**TASK BRIEF:** Entries follow. Return each line that contains the word "puede".
[[ GIVEN DATA, beginning ]]
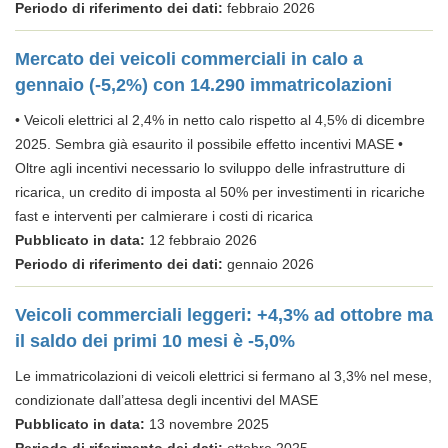
Periodo di riferimento dei dati:
febbraio 2026
Mercato dei veicoli commerciali in calo a
gennaio (-5,2%) con 14.290 immatricolazioni
• Veicoli elettrici al 2,4% in netto calo rispetto al 4,5% di dicembre
2025. Sembra già esaurito il possibile effetto incentivi MASE •
Oltre agli incentivi necessario lo sviluppo delle infrastrutture di
ricarica, un credito di imposta al 50% per investimenti in ricariche
fast e interventi per calmierare i costi di ricarica
Pubblicato in data:
12 febbraio 2026
Periodo di riferimento dei dati:
gennaio 2026
Veicoli commerciali leggeri: +4,3% ad ottobre ma
il saldo dei primi 10 mesi è -5,0%
Le immatricolazioni di veicoli elettrici si fermano al 3,3% nel mese,
condizionate dall’attesa degli incentivi del MASE
Pubblicato in data:
13 novembre 2025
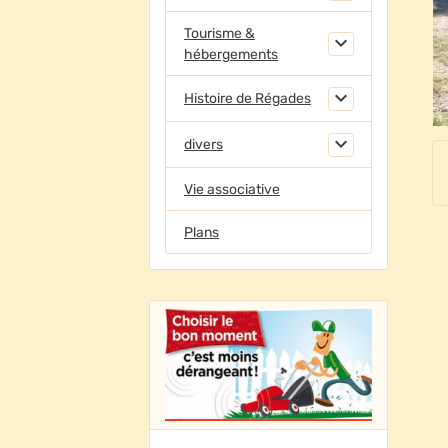
Tourisme &
hébergements
Histoire de Régades
divers
Vie associative
Plans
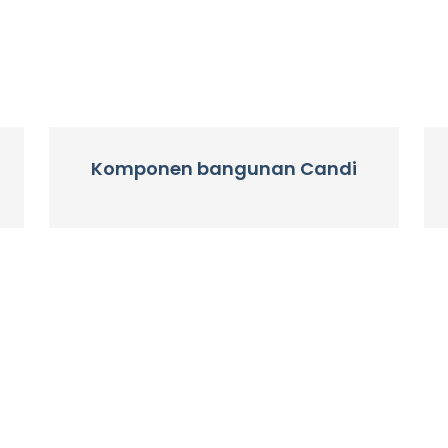
Komponen bangunan Candi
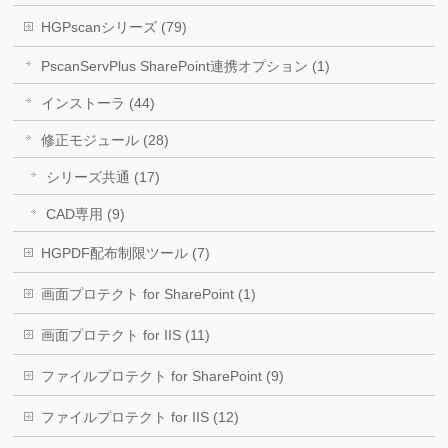
HGPscanシリーズ (79)
PscanServPlus SharePoint連携オプション (1)
インストーラ (44)
修正モジュール (28)
シリーズ共通 (17)
CAD専用 (9)
HGPDF配布制限ツール (7)
画面プロテクト for SharePoint (1)
画面プロテクト for IIS (11)
ファイルプロテクト for SharePoint (9)
ファイルプロテクト for IIS (12)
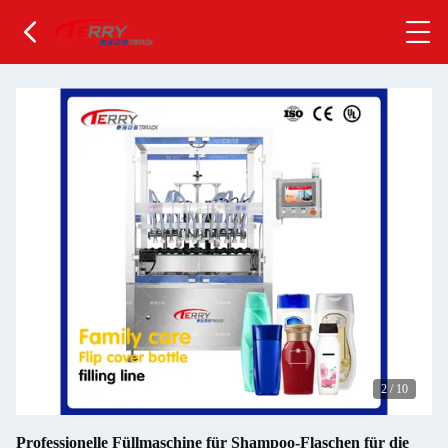
2
/
10
Professionelle Füllmaschine für Shampoo-Flaschen für die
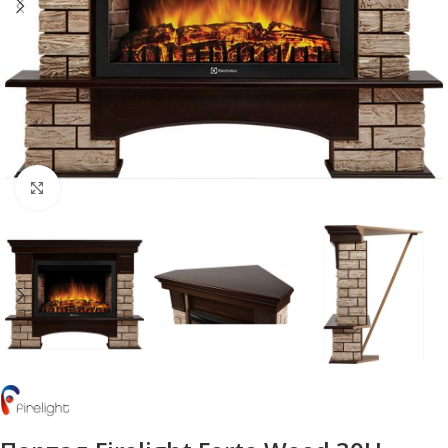
Нажмите, чтобы увеличить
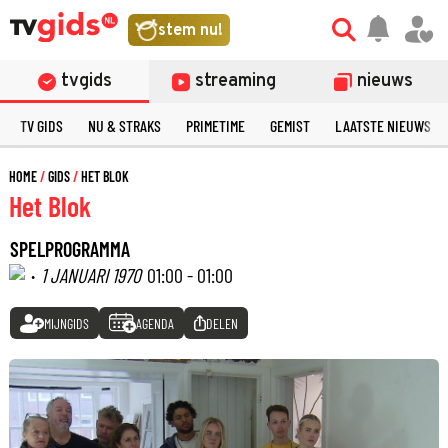
stem nu!
tvgids
streaming
nieuws
TV GIDS
NU & STRAKS
PRIMETIME
GEMIST
LAATSTE NIEUWS
HOME
GIDS
HET BLOK
Het Blok
SPELPROGRAMMA
·
1 JANUARI 1970
01:00 - 01:00
MIJNGIDS
AGENDA
DELEN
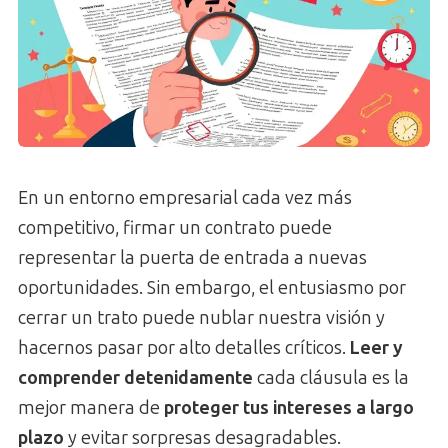
En un entorno empresarial cada vez más
competitivo, firmar un contrato puede
representar la puerta de entrada a nuevas
oportunidades. Sin embargo, el entusiasmo por
cerrar un trato puede nublar nuestra visión y
hacernos pasar por alto detalles críticos.
Leer y
comprender detenidamente
cada cláusula es la
mejor manera de
proteger tus intereses a largo
plazo
y evitar sorpresas desagradables.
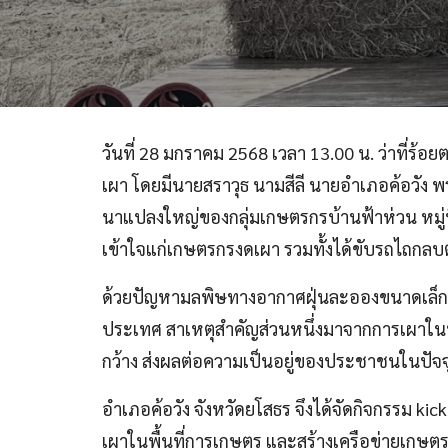
วันที่ 28 มกราคม 2568 เวลา 13.00 น. ว่าที่ร้
เผา โดยมีนายสราวุธ
นามสีลี นายอำเภอค้อวัง 
นาแปลงใหญ่ของกลุ่มเกษตรกรบ้านฟ้าห่วน หมู่ที่
เข้าใจแก่เกษตรกรงดเผา รวมทั้งได้ขับรถไถกล
ด้วยปัญหามลพิษทางอากาศฝุ่นละอองขนาดเล็ก 
ประเทศ สาเหตุสำคัญส่วนหนึ่งมาจากการเผาในพื
กว้าง ส่งผลต่อความเป็นอยู่ของประชาชนในปัจจ
อำเภอค้อวัง จังหวัดยโสธร จึงได้จัดกิจกรรม k
เผาในพื้นที่การเกษตร และสร้างเครือข่ายเกษ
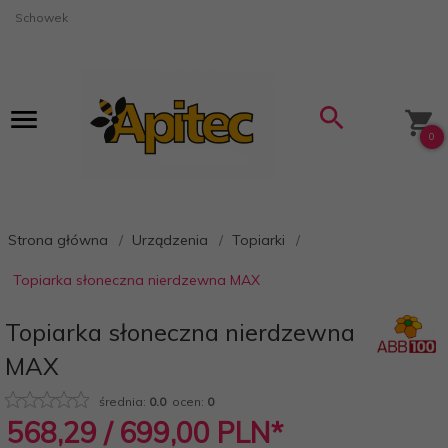
Schowek
0
Strona główna
Urządzenia
Topiarki
Topiarka słoneczna nierdzewna MAX
Topiarka słoneczna nierdzewna
MAX
średnia:
0.0
ocen:
0
568,
29
/ 699,00
PLN*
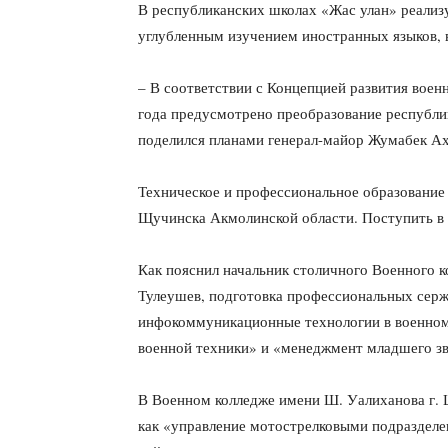
В республиканских школах «Жас улан» реализ
углубленным изучением иностранных языков, 
– В соответствии с Концепцией развития воен
года предусмотрено преобразование республи
поделился планами генерал-майор Жумабек А
Техническое и профессиональное образование
Щучинска Акмолинской области. Поступить в н
Как пояснил начальник столичного Военного 
Тулеушев, подготовка профессиональных серж
инфокоммуникационные технологии в военном
военной техники» и «менеджмент младшего зв
В Военном колледже имени Ш. Уалиханова г. 
как «управление мотострелковыми подразделе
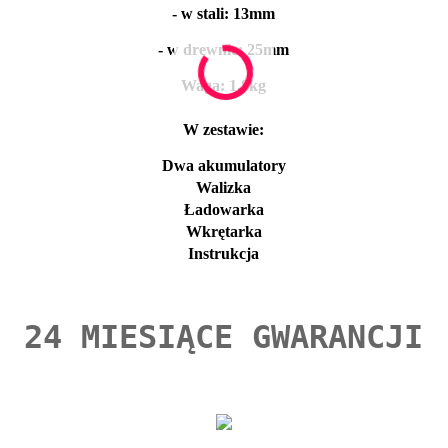
- w stali: 13mm
- w drewnie: 25mm
Waga: 1,8kg
W zestawie:
Dwa akumulatory
Walizka
Ładowarka
Wkrętarka
Instrukcja
24 MIESIĄCE GWARANCJI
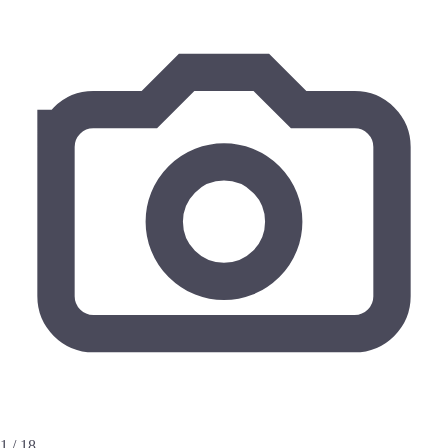
1 / 18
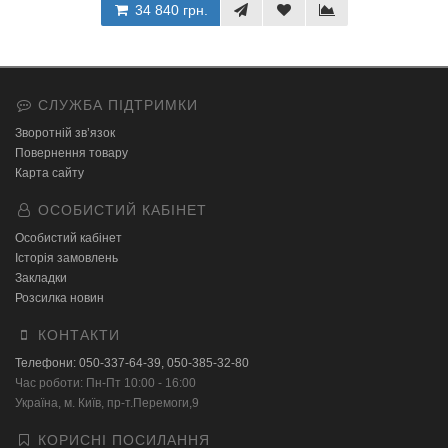
34 840 грн.
СЛУЖБА ПІДТРИМКИ
Зворотній зв’язок
Повернення товару
Карта сайту
ОСОБИСТИЙ КАБІНЕТ
Особистий кабінет
Історія замовлень
Закладки
Розсилка новин
КОНТАКТИ
Телефони: 050-337-64-39, 050-385-32-80
Час роботи: Пн-Пт 10:00 - 16:00
Українa, м. Київ, пр-т.Перемоги,9
КОРИСНІ ПОСИЛАННЯ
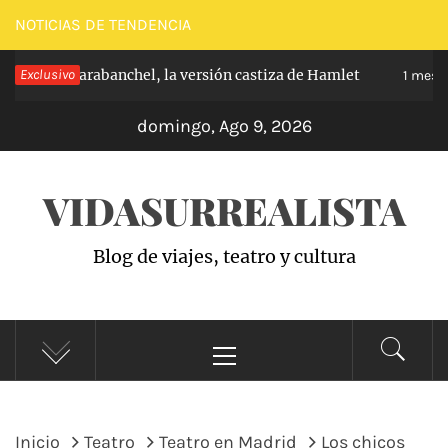
Saltar
NOTICIAS DE TENDENCIA
al
ncipe de Carabanchel, la versión castiza de Hamlet
Exclusivo
contenido
1 mes hac
domingo, Ago 9, 2026
VIDASURREALISTA
Blog de viajes, teatro y cultura
Menú
principal
Inicio
Teatro
Teatro en Madrid
Los chicos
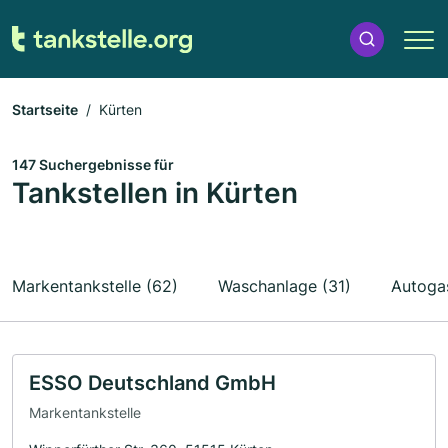
Startseite
Kürten
147 Suchergebnisse für
Tankstellen in Kürten
Markentankstelle (62)
Waschanlage (31)
Autogas
ESSO Deutschland GmbH
Markentankstelle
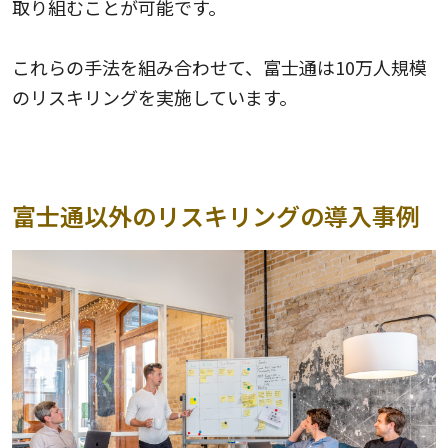
取り組むことが可能です。
これらの手法を組み合わせて、富士通は10万人規模
のリスキリングを実施しています。
富士通以外のリスキリングの導入事例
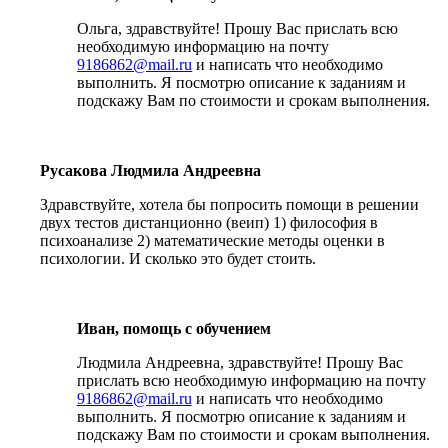
Ольга, здравствуйте! Прошу Вас прислать всю
необходимую информацию на почту
9186862@mail.ru
и написать что необходимо
выполнить. Я посмотрю описание к заданиям и
подскажу Вам по стоимости и срокам выполнения.
Русакова Людмила Андреевна
Здравствуйте, хотела бы попросить помощи в решении
двух тестов дистанционно (веип) 1) философия в
психоанализе 2) математические методы оценки в
психологии. И сколько это будет стоить.
Иван, помощь с обучением
Людмила Андреевна, здравствуйте! Прошу Вас
прислать всю необходимую информацию на почту
9186862@mail.ru
и написать что необходимо
выполнить. Я посмотрю описание к заданиям и
подскажу Вам по стоимости и срокам выполнения.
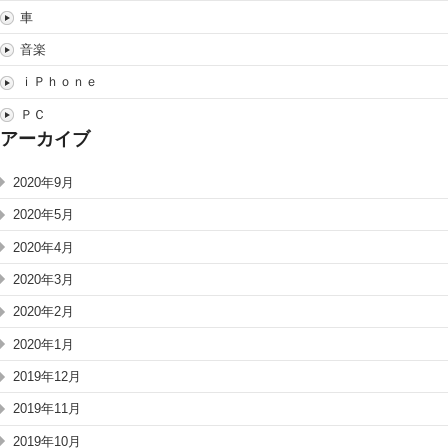
車
音楽
ｉＰｈｏｎｅ
ＰＣ
アーカイブ
2020年9月
2020年5月
2020年4月
2020年3月
2020年2月
2020年1月
2019年12月
2019年11月
2019年10月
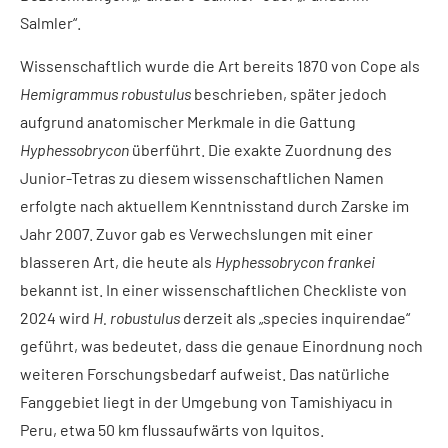
Salmler“.
Wissenschaftlich wurde die Art bereits 1870 von Cope als
Hemigrammus robustulus
beschrieben, später jedoch
aufgrund anatomischer Merkmale in die Gattung
Hyphessobrycon
überführt. Die exakte Zuordnung des
Junior-Tetras zu diesem wissenschaftlichen Namen
erfolgte nach aktuellem Kenntnisstand durch Zarske im
Jahr 2007. Zuvor gab es Verwechslungen mit einer
blasseren Art, die heute als
Hyphessobrycon frankei
bekannt ist. In einer wissenschaftlichen Checkliste von
2024 wird
H. robustulus
derzeit als „species inquirendae“
geführt, was bedeutet, dass die genaue Einordnung noch
weiteren Forschungsbedarf aufweist. Das natürliche
Fanggebiet liegt in der Umgebung von Tamishiyacu in
Peru, etwa 50 km flussaufwärts von Iquitos.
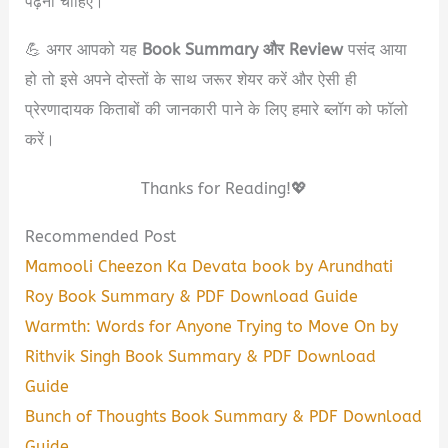
पढ़नी चाहिए।
💪 अगर आपको यह
Book Summary और Review
पसंद आया
हो तो इसे अपने दोस्तों के साथ जरूर शेयर करें और ऐसी ही
प्रेरणादायक किताबों की जानकारी पाने के लिए हमारे ब्लॉग को फॉलो
करें।
Thanks for Reading!💖
Recommended Post
Mamooli Cheezon Ka Devata book by Arundhati
Roy Book Summary & PDF Download Guide
Warmth: Words for Anyone Trying to Move On by
Rithvik Singh Book Summary & PDF Download
Guide
Bunch of Thoughts Book Summary & PDF Download
Guide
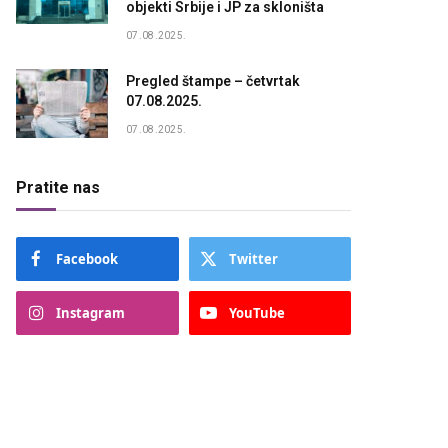
objekti Srbije i JP za skloništa
07.08.2025.
Pregled štampe – četvrtak
07.08.2025.
07.08.2025.
Pratite nas
Facebook
Twitter
Instagram
YouTube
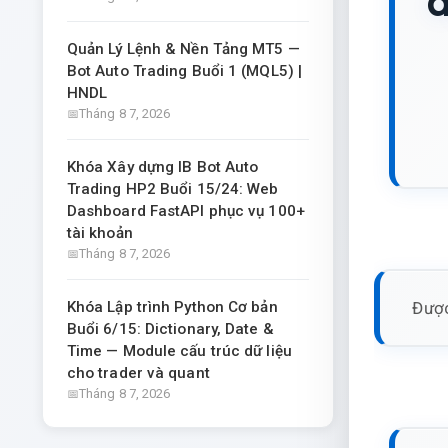
d
Quản Lý Lệnh & Nền Tảng MT5 —
Bot Auto Trading Buổi 1 (MQL5) |
HNDL
Tháng 8 7, 2026
Khóa Xây dựng IB Bot Auto
Trading HP2 Buổi 15/24: Web
Dashboard FastAPI phục vụ 100+
tài khoản
Tháng 8 7, 2026
Được
Khóa Lập trình Python Cơ bản
Buổi 6/15: Dictionary, Date &
Time — Module cấu trúc dữ liệu
cho trader và quant
Tháng 8 7, 2026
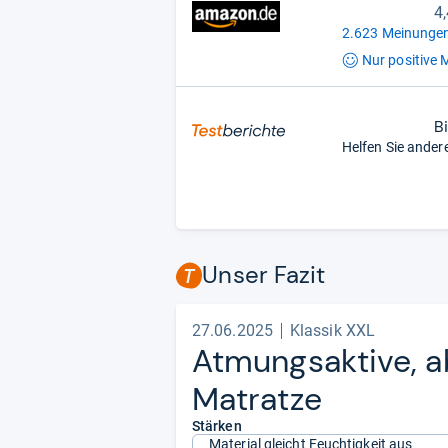
4
2.623 Meinungen
Nur positive
M
B
Helfen Sie ander
Unser Fazit
27.06.2025
Klassik XXL
Atmungs­ak­tive, a
Matratze
Stärken
Material gleicht Feuchtigkeit aus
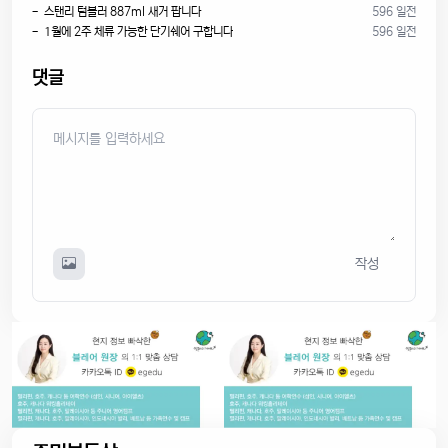
- 스탠리 텀블러 887ml 새거 팝니다
596 일전
- 1월에 2주 체류 가능한 단기쉐어 구합니다
596 일전
댓글
작성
[[ GIVEN DATA, end ]]
**SOLUTION:**
competitivo, firmar un contrato puede
cerrar un trato puede nublar nuestra visión y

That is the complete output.